Syllabus:
This is a tutorial style course with problem solving sessions on Algorithms and Data Structures. Special focus will be on type of
problems asked at interviews of software development companies. Includes arrays, strings, linked lists, stacks, queues , variants of binary search trees, dynamic programming, greedy algorithms,
graph algorithms, disjoint sets and union find, hash tables, bit manipulation algorithms. Over 100 problems will be covered in the course and is aimed at giving the students an edge in the
competitive job market. The full course includes:
Algorithm Design in the LLM age (written by ChatGPT)
In today's rapidly evolving technological landscape, the roles of algorithm design and coding are both significant, albeit their importance can vary depending on the specific context and tasks at hand. The emergence of large language models (LLMs) has shifted the emphasis of coding tasks, with routine implementation or translation of algorithms into code potentially becoming less emphasized. However, algorithm design remains a crucial skill for numerous reasons.
Efficiency is paramount; well-designed algorithms can notably enhance the efficiency and performance of software systems. Despite the multifunctionality of LLMs, efficiently crafted algorithms can still outperform them in terms of speed and resource utilization.
Algorithm design is deeply intertwined with problem-solving. It entails breaking down complex problems into manageable parts and devising optimal solutions—a skill invaluable across various domains beyond coding tasks alone.
Moreover, understanding underlying algorithms enables adaptation and customization of solutions to specific requirements or constraints, empowering developers to optimize existing algorithms or devise novel solutions when necessary. This adaptability fuels innovation, encouraging developers to think creatively and devise new problem-solving approaches, especially in domains where off-the-shelf solutions may not suffice.
Understanding algorithms serves as a foundational pillar for learning and mastering other computer science concepts. It aids developers in grasping advanced topics such as data structures, optimization techniques, and machine learning algorithms more effectively.
While coding skills are indispensable for implementing algorithms, algorithm design encompasses a broader skill set crucial for problem-solving and innovation. Thus, both algorithm design and coding remain invaluable skills, complementing each other in the software development process.
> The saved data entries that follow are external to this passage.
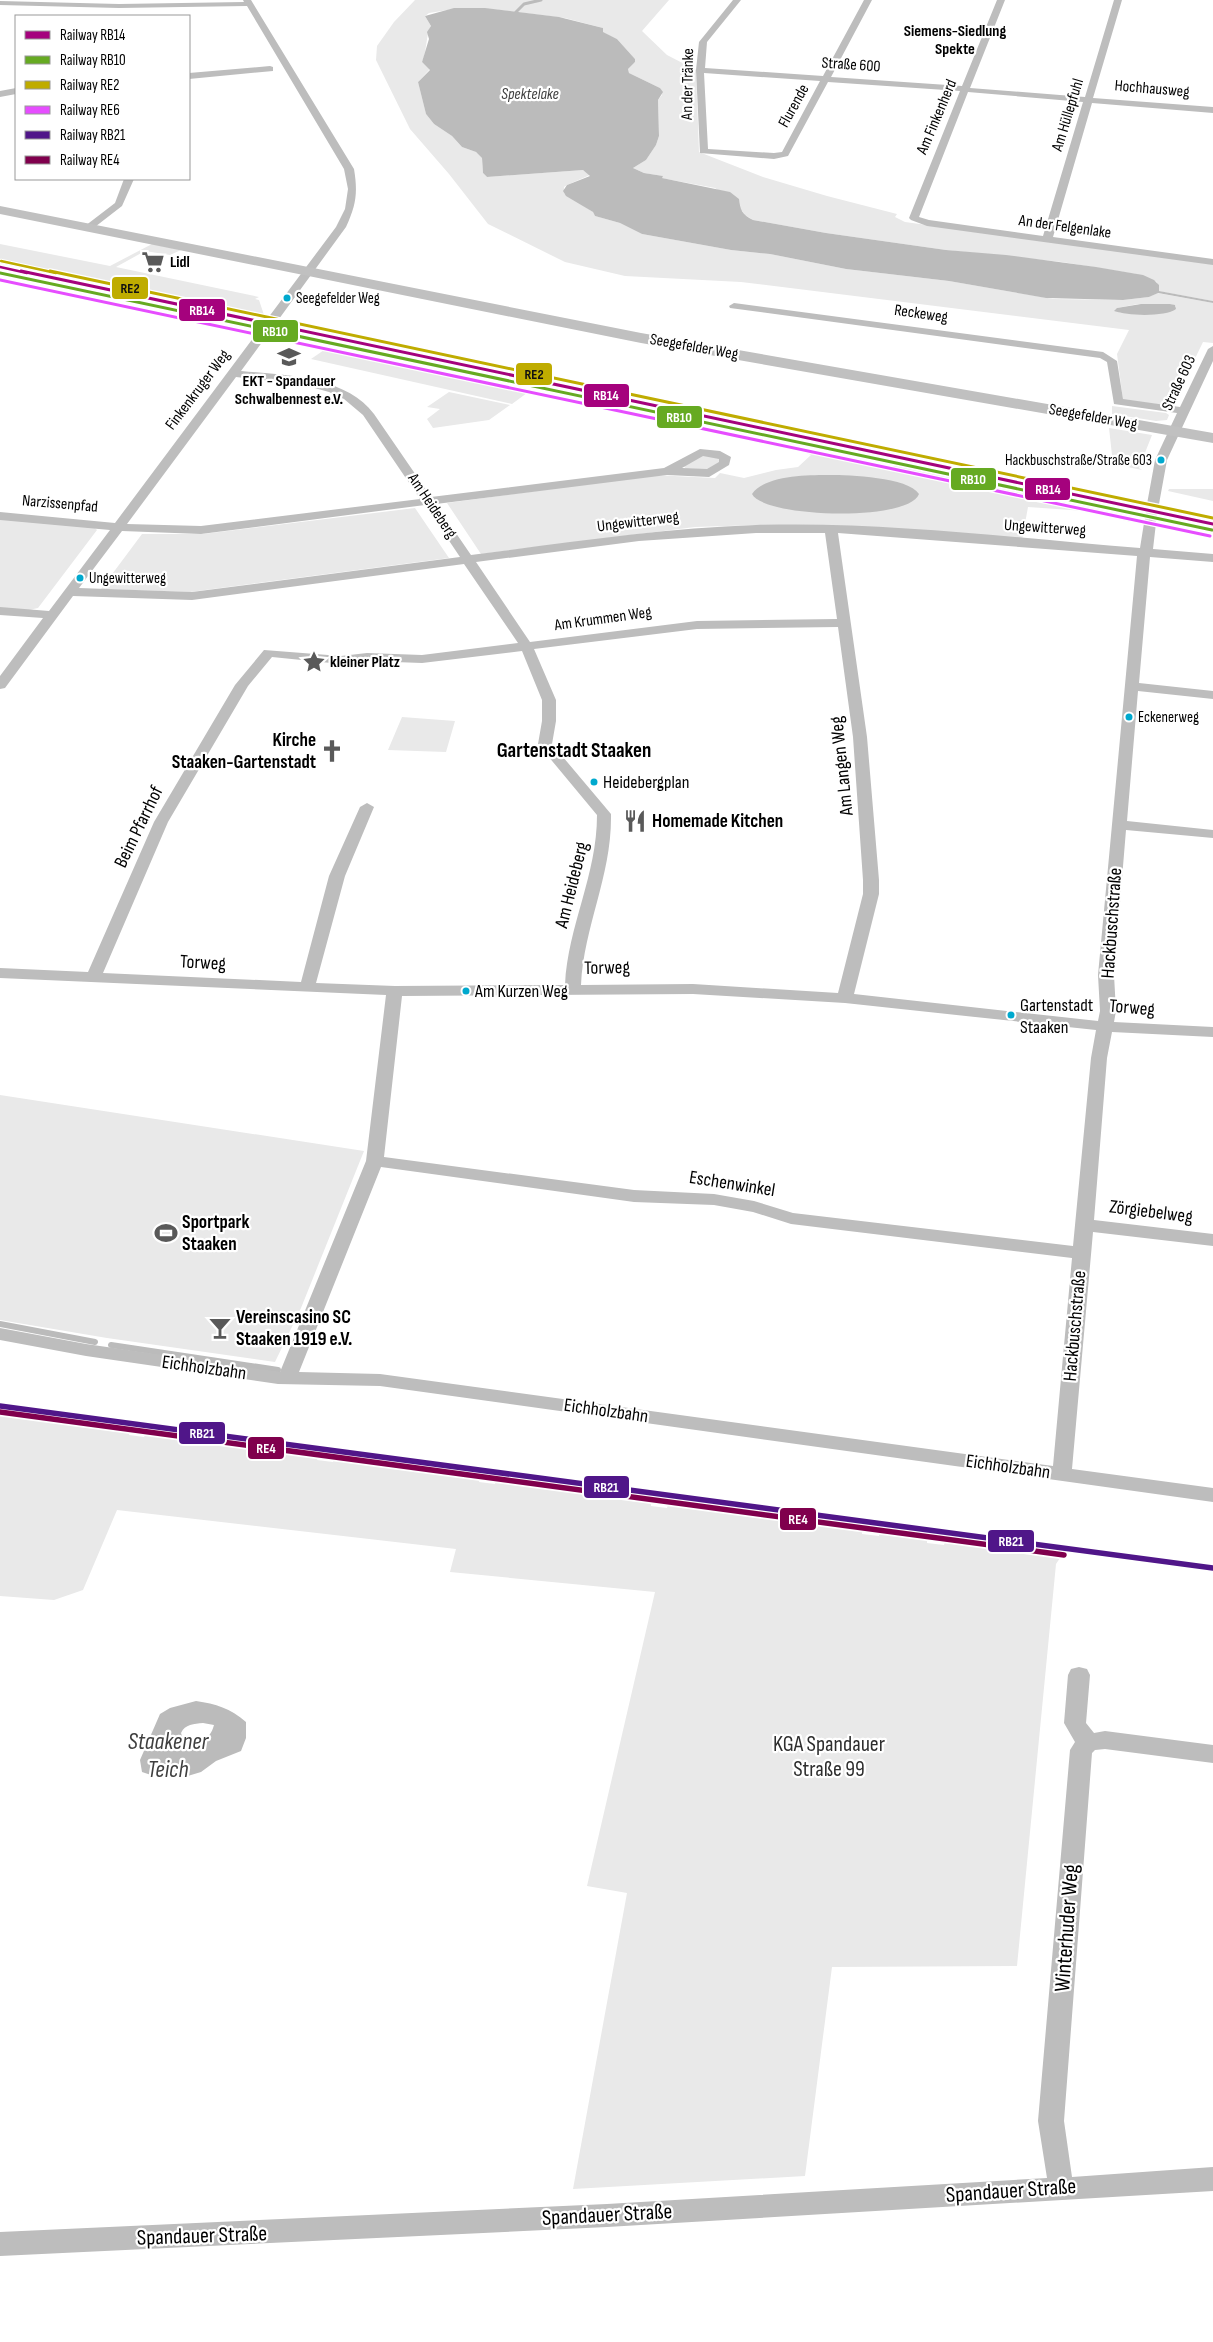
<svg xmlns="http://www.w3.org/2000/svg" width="1213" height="2342" viewBox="0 0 1213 2342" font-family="'Sofia Sans Condensed',sans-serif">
<rect width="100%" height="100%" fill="#fff"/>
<path fill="#e9e9e9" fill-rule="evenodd" d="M415,0h254l-27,31 25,24 29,15 3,82 64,25 64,19 70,18 -2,3 10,5 308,42v37l-55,-10 -1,-9 -21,-8 -74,-12 -116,-12 -120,-17 -73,-13 -8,-5 -7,-10 -23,-17 -54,-10 2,-2 -19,-3 -11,-5 13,-8 10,-15 3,-9 -1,-36 4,-5 -2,-7 -31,-15 -1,-4 7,-7v-3l-18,-20 -15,-7 1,-4 -38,-10 -74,-9 -31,-1 -31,5 -4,3 6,10c-5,7 -4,26 -9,36l8,7 -12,13 8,32 8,10 18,12 10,11 14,5 6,6 1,15 4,4 96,-7 7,5 -23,10 -3,2v6l29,19 2,4 25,7 22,11 89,16 39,4 76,15 103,12 104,18 70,1 26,-3 8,-4 56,10v40l-10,-1 -31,64 -49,-6 -6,-46 12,-24 -388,-48 -116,-6 -60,-14 -77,-38 -39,-50 -39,-45 -34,-69 1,-14 17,-24zM1138,304h32l6,2 -3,5 -28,3 -25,-1 -3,-5z
M0,244l110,22 42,-22 29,6 -11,5 -25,-4 -29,16 143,30 -4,2 4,1 6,18 -265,-55z
M327,348l204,42 -19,14 -201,-45z
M449,392l61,13 -21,15 -56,8 -6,-9 13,-10 -13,-2z
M1112,406l54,7 3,2 -2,5 -11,1 -44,-7z
M1109,428l43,7 -13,33 3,2 -29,-6z
M794,447l82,19h19l237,51 -1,5 -46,-11 -57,-4 -6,33 -265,-15 -62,2 -214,27 -34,-51 206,-28 62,3 5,-5 24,5 32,-8 22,-3 13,-12z
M697,455h19l6,6 -9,8h-27l-3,-4z
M1169,489h44v12l-45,-10z
M415,508l34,50 -259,34 -89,-3 41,-55h61z
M0,518l93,8 4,4 -59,78 -9,2 -29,-2z
M402,717l53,4 -9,31 -58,-2z
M0,1095l364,56 -63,157 -26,54 -168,-24 -107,-18z
M0,1415l130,17 -1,3 15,2 2,-3 172,23 -1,3 16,2 1,-3 146,20 -1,3 16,2 1,-2 155,20v4l16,2 1,-3 132,17v3l16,2 1,-2 45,6v3l17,2v-3l48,7v3l17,2 1,-3 115,16 -4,6 -39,402 -185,1 -27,209 -232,13 54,-296 -40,-7 68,-294 -205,-20 6,-23 -339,-39 -34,80 -29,10 -54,-4z"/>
<path fill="#bbb" fill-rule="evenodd" d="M454,8h31l74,9 44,11v4l14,7 18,20v3l-7,7 1,4 31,15 3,4 -5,8 1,36 -3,9 -10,15 -13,8 11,5 19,3 -1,2 68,14 9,7c1,10 3,16 14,21l73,13 120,17 60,5 90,12 47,8 11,5 5,5v6l54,10v2l-55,-10 -9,4 -26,3 -77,-2 -97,-17 -103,-12 -76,-15 -39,-4 -89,-16 -22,-11 -25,-7 -2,-4 -27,-16 -3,-5 4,-6 23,-9 -7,-6 -96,7 -4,-4 -1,-15 -6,-6 -14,-5 -10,-11 -18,-12 -8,-10 -8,-32 12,-12 -8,-8 7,-23 -2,-7 4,-6 -6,-10z
M1141,304h29l5,1 1,4c-10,8 -49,7 -62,2l3,-3z
M830,475c19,0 78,2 89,19 -10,28 -155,24 -167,0 13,-19 57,-19 78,-19z
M196,1701c20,3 34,7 50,21v16l-5,13 -25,10 -15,11 -20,6 -24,-1 -15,-5 -2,-12 20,-46 10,-6zM203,1723l11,2c-2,8 -6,13 -13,17l-18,-3 -2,-6c4,-9 13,-9 22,-10z"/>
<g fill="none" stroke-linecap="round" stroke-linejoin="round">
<path stroke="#bbb" stroke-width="3" d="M516,12l8,-8 17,-4"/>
<path stroke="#bbb" stroke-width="6" d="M0,1324l95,18
M111,1345l167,25"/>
<path stroke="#d9d9d9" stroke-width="11" stroke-dasharray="11 5.5" stroke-linecap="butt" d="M1150,523l3,-19"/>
<path fill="#bdbdbd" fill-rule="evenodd" d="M243,0h8l103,169c4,24 2,36 -8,58l-105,144c44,4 104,5 133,43l57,83 233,-29 36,-19 20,2 11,6 -2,8 -20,12 -42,-2 -231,29 35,51c95,-12 190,-27 285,-30 128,-4 257,13 384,23l4,-25 6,-4 6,4 -3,26 60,5v8l-63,-5 -11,126 74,8v8l-75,-8 -11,130 86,9v8l-87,-8 -12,145 2,36 -2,11 99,5v10l-101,-5 -5,26 -13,162 119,14v12l-120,-14 -21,237 141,19v14l-833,-116 -102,-2 -192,-28 -86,-16v-12l86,16 194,28 86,-211 20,-166 -386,-17v-10l88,4 66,-150 81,-137 29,-35 77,6 26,-3 55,2 96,-12 -54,-79 -272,36 -119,-4 -68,92 -5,1v-13l43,-58 -43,-3v-8l49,4 61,-81 -110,-10v-8l115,11 221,-296 9,-18 3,-20 -4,-20 -97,-163 -128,2 -119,-3v-4l119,3 125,-2zM236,377l64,7 29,8 15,7 19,16 57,84 -219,27 -74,-2zM703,456l16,3v3l-12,7 -25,-1zM425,505l35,52 -268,35 -113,-4 43,-57 79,3zM756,533h69l12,86 -140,2 -167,21 -54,-80 163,-21zM838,533l299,23 -39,419 2,36 -2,10 -244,-27 25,-100v-14l-12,-143zM838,627l15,110 10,143v14l-25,99 -145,-9 -112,1c3,-60 31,-109 30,-171l-59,-70 4,-23v-21l-22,-51 163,-20zM522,651l20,49v21l-4,23 59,71c0,61 -29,110 -32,170l-170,1 -79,-3 29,-107 29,-69 -7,-4 -7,4 -31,69 -28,106 -198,-9 65,-151 80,-136 24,-29 69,7 26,-3 55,2zM693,994l152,9 251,27 -5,28 -18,188 -280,-33 -39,-12 -40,-7 -80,-4 -250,-33 18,-161zM381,1167l253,35 80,3 39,7 38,12 281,34 -19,208 -673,-92 -81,-2z
M733,0h8l-34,42 -2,26 118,8 41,-76h8l-41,77 131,9 35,-86h8l-35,88 115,9 29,-97h8l-29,98 120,9v6l-121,-10 -39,134 160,22v6l-286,-39 -16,-6 -2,-2 51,-127 -132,-9 -40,74 -14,3 -74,-6 -4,-83 3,-28zM704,73l116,8 -38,71 -8,1 -66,-4zM968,92l115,10 -40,134 -114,-16 -10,-3z
M270,66l3,1v4l-84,8v-6z
M16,88v6l-16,3v-6z
M124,179h10l-12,27 -31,24h-6v-4l30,-23z
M734,303l369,49 14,9 6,38 57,8 28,-58 5,-3v15l-46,99 -8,44 -6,4 -6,-4 8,-44 22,-47 -63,-9 -7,-42 -7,-4 -370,-50 -1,-2z
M1079,1667l8,2 3,6 -4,48 8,10 11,-2 108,14v18l-108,-14 -10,1 -3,3 -28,368 8,56 141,-10v24l-606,36 -607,29v-24l607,-28 440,-26 -9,-57 32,-371 5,-8 -11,-19 4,-48 3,-6z"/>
<path fill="#c0c0c0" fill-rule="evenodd" d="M0,206l641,127 572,100v10l-572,-100 -641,-129z"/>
<defs>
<path id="rail-1-far1" d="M0,267l27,6"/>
<path id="rail-1" d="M21,271l1192,253"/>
<path id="rail-2" d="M0,273l1212,257"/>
<path id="rail-3-far1" d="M1,261l55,12"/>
<path id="rail-3" d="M50,271l1163,247"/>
<path id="rail-4" d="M0,280l1210,256"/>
<path id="rail-5" d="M0,1406l1213,162"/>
<path id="rail-6" d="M0,1412l1064,143"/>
</defs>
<use href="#rail-1-far1" stroke="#fff" stroke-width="4.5"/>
<use href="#rail-1" stroke="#fff" stroke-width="5.5"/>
<use href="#rail-2" stroke="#fff" stroke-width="5.5"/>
<use href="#rail-3-far1" stroke="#fff" stroke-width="4.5"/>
<use href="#rail-3" stroke="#fff" stroke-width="5.5"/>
<use href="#rail-4" stroke="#fff" stroke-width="5.5"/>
<use href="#rail-5" stroke="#fff" stroke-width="9"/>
<use href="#rail-6" stroke="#fff" stroke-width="9"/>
<use href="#rail-1-far1" stroke="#a5027d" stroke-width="2.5"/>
<use href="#rail-1" stroke="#a5027d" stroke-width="3"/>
<use href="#rail-2" stroke="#6a2" stroke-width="3"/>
<use href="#rail-3-far1" stroke="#bfac00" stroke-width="2.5"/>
<use href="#rail-3" stroke="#bfac00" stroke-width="3"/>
<use href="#rail-4" stroke="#e64dff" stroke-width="3"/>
<use href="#rail-5" stroke="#501689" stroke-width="5.5"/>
<use href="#rail-6" stroke="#80004d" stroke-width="5.5"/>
</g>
<defs>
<symbol id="supermarket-bare" viewBox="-9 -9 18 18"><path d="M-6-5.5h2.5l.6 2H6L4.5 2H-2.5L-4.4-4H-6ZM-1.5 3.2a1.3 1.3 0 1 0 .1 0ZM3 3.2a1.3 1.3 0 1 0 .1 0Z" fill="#595959" stroke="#fff" stroke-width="2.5" paint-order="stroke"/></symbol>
<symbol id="school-bare" viewBox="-9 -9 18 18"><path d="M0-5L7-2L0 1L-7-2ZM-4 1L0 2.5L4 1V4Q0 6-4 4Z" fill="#595959" stroke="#fff" stroke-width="2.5" paint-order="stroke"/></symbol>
<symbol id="sight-bare" viewBox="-9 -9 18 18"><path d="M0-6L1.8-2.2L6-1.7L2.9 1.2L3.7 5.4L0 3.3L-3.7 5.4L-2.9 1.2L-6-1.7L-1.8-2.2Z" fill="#595959" stroke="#fff" stroke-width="2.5" paint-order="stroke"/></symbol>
<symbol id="church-bare" viewBox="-9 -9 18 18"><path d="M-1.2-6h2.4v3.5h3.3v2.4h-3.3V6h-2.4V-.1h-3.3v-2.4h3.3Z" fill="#595959" stroke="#fff" stroke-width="2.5" paint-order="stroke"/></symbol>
<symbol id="restaurant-bare" viewBox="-9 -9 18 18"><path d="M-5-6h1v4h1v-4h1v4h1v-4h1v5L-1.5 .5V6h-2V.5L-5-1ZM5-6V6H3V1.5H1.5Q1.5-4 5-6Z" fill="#595959" stroke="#fff" stroke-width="2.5" paint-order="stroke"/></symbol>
<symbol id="stadium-bare" viewBox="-9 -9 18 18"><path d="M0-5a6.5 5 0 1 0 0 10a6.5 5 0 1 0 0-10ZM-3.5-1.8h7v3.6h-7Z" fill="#595959" stroke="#fff" stroke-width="2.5" paint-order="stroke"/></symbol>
<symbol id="bar-bare" viewBox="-9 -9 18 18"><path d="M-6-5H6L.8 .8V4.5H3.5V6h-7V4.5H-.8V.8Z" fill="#595959" stroke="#fff" stroke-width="2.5" paint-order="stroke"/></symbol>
</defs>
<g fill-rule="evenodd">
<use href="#supermarket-bare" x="137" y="246" width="32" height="32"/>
<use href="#school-bare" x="273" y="341" width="32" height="32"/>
<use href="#sight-bare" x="298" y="646" width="32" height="32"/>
<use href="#church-bare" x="316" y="735" width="32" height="32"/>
<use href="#restaurant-bare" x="619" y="805" width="32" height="32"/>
<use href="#stadium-bare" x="150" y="1217" width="32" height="32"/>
<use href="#bar-bare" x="204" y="1312" width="32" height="32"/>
</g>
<g fill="#00a9ce" stroke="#fff" stroke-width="2">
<circle cx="287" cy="298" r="4.5"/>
<circle cx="1161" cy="460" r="4.5"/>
<circle cx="80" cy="578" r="4.5"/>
<circle cx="1129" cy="717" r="4.5"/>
<circle cx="594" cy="782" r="4.5"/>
<circle cx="466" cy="991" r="4.5"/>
<circle cx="1011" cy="1015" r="4.5"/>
</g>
<g text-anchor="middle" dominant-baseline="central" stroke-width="4.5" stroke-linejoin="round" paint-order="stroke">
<g font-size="15" fill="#000" stroke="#fff" text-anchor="start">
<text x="296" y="298">Seegefelder Weg</text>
<text x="1152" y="460" text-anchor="end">Hackbuschstraße/Straße 603</text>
<text x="89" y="578">Ungewitterweg</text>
<text x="1138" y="717">Eckenerweg</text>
</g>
<g font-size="16" font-weight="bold" fill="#000" stroke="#fff">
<text x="955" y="31">Siemens-Siedlung<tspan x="955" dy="18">Spekte</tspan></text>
</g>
<g font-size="16" fill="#000" stroke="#fff">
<text transform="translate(851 65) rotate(4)">Straße 600</text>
<text transform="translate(688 84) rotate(-89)">An der Tränke</text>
<text transform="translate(1152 89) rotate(5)">Hochhausweg</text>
<text transform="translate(794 106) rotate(-61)">Flurende</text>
<text transform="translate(1068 115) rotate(-73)">Am Hüllepfuhl</text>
<text transform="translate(937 117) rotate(-67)">Am Finkenherd</text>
<text transform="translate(1065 227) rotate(8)">An der Felgenlake</text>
<text transform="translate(921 314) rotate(8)">Reckeweg</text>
<text transform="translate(694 347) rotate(10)">Seegefelder Weg</text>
<text transform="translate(1179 383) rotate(-65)">Straße 603</text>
<text transform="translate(198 390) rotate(-53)">Finkenkruger Weg</text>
<text transform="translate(1093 417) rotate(10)">Seegefelder Weg</text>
<text transform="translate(60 504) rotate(5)">Narzissenpfad</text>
<text transform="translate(432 506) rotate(56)">Am Heideberg</text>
<text transform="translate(638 522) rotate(-7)">Ungewitterweg</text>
<text transform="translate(1045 528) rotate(4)">Ungewitterweg</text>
<text transform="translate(603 619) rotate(-8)">Am Krummen Weg</text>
</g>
<g font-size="16" font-style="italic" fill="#3f3f3f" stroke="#fff">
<text x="530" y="94">Spektelake</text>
</g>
<g font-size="16" font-weight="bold" fill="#000" stroke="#fff" text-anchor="start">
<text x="170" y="262">Lidl</text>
<text x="289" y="381" text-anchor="middle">EKT - Spandauer<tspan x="289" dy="18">Schwalbennest e.V.</tspan></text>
<text x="330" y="662">kleiner Platz</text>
</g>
<g font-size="18" fill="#000" stroke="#fff" text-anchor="start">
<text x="603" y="782">Heidebergplan</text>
<text x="475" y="991">Am Kurzen Weg</text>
<text x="1020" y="1005">Gartenstadt<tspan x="1020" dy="22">Staaken</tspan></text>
</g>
<g font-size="19" font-weight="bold" fill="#000" stroke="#fff" text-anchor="start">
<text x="316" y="740" text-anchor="end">Kirche<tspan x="316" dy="22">Staaken-Gartenstadt</tspan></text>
<text x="652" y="821">Homemade Kitchen</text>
<text x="182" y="1222">Sportpark<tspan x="182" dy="22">Staaken</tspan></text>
<text x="236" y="1317">Vereinscasino SC<tspan x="236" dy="22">Staaken 1919 e.V.</tspan></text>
</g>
<g font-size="19" fill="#000" stroke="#fff">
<text transform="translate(842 766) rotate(-96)">Am Langen Weg</text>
<text transform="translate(139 827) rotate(-64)">Beim Pfarrhof</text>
<text transform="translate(572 885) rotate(-76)">Am Heideberg</text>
<text transform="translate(1112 923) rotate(-86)">Hackbuschstraße</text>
<text transform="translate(203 963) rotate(3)">Torweg</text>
<text transform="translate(607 968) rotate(-1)">Torweg</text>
<text transform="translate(1132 1008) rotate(5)">Torweg</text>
<text transform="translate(732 1184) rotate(9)">Eschenwinkel</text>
<text transform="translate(1151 1212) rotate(7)">Zörgiebelweg</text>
<text transform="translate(1075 1326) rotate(-85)">Hackbuschstraße</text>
<text transform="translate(204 1368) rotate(8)">Eichholzbahn</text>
<text transform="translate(606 1411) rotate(8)">Eichholzbahn</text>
<text transform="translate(1008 1467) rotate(8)">Eichholzbahn</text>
</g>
<g font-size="21" font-weight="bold" fill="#000" stroke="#fff">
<text x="574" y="750">Gartenstadt Staaken</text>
</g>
<g font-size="22" fill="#2e2e2e" stroke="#fff">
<text x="829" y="1744">KGA Spandauer<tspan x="829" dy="25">Straße 99</tspan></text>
</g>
<g font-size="22" fill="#000" stroke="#fff">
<text transform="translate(1067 1928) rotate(-86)">Winterhuder Weg</text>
<text transform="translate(1011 2191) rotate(-4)">Spandauer Straße</text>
<text transform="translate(607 2215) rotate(-3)">Spandauer Straße</text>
<text transform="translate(202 2236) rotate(-2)">Spandauer Straße</text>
</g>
<g font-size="24" font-style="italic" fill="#3f3f3f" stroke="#fff">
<text x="168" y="1741">Staakener<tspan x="168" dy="28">Teich</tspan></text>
</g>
</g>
<g stroke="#fff" stroke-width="2">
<rect x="111" y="276" width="38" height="24" rx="5" fill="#bfac00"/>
<rect x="178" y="298" width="48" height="24" rx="5" fill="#a5027d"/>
<rect x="252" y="319" width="47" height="24" rx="5" fill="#6a2"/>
<rect x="515" y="362" width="38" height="24" rx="5" fill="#bfac00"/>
<rect x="583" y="383" width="47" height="25" rx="5" fill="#a5027d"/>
<rect x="656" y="405" width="47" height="24" rx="5" fill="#6a2"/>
<rect x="950" y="467" width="47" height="24" rx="5" fill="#6a2"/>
<rect x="1024" y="477" width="47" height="24" rx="5" fill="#a5027d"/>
<rect x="178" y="1421" width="48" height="24" rx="5" fill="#501689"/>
<rect x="247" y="1436" width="38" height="24" rx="5" fill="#80004d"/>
<rect x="583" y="1475" width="47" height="24" rx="5" fill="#501689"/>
<rect x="779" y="1507" width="38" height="24" rx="5" fill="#80004d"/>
<rect x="987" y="1529" width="48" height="24" rx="5" fill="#501689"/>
</g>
<g font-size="14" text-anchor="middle" font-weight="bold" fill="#fff">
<text x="202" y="315">RB14</text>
<text x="275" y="336">RB10</text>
<text x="606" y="400">RB14</text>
<text x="679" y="422">RB10</text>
<text x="973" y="484">RB10</text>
<text x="1048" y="494">RB14</text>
<text x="202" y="1438">RB21</text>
<text x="266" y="1453">RE4</text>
<text x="606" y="1492">RB21</text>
<text x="798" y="1524">RE4</text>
<text x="1011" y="1546">RB21</text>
</g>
<g font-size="14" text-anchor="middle" font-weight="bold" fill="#111">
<text x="130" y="293">RE2</text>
<text x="534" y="379">RE2</text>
</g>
<rect x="15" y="15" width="175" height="165" fill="#ffffff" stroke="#999999"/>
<rect x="25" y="31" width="25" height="8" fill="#a5027d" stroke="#999999"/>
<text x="60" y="40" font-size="15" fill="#000000">Railway RB14</text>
<rect x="25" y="56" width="25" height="8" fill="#66aa22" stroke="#999999"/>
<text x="60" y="65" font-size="15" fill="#000000">Railway RB10</text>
<rect x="25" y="81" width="25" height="8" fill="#bfac00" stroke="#999999"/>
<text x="60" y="90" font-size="15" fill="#000000">Railway RE2</text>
<rect x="25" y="106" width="25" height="8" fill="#e64dff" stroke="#999999"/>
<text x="60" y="115" font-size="15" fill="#000000">Railway RE6</text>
<rect x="25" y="131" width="25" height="8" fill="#501689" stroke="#999999"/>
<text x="60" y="140" font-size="15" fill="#000000">Railway RB21</text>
<rect x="25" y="156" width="25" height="8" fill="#80004d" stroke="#999999"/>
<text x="60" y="165" font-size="15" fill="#000000">Railway RE4</text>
</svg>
Looking ahead, the importance of algorithm design skills is poised to remain crucial, particularly with the ascent of LLMs and automated coding tools. These skills will be instrumental in optimizing, customizing, innovating, interpreting, securing, and collaborating with these technologies. As such, developers equipped with strong algorithmic knowledge will continue to shape the trajectory of automated coding, ensuring its efficiency, adaptability, and reliability in the ever-evolving technological landscape.
We have offered various courses like Python for Data Science, Algorithms and Data Structures, Natural Language Processing, Deep Learning and Neural Networks, R Programming, Reinforcement Learning, and Discrete Mathematics at various institutions and companies.
The complete list of institutions is here.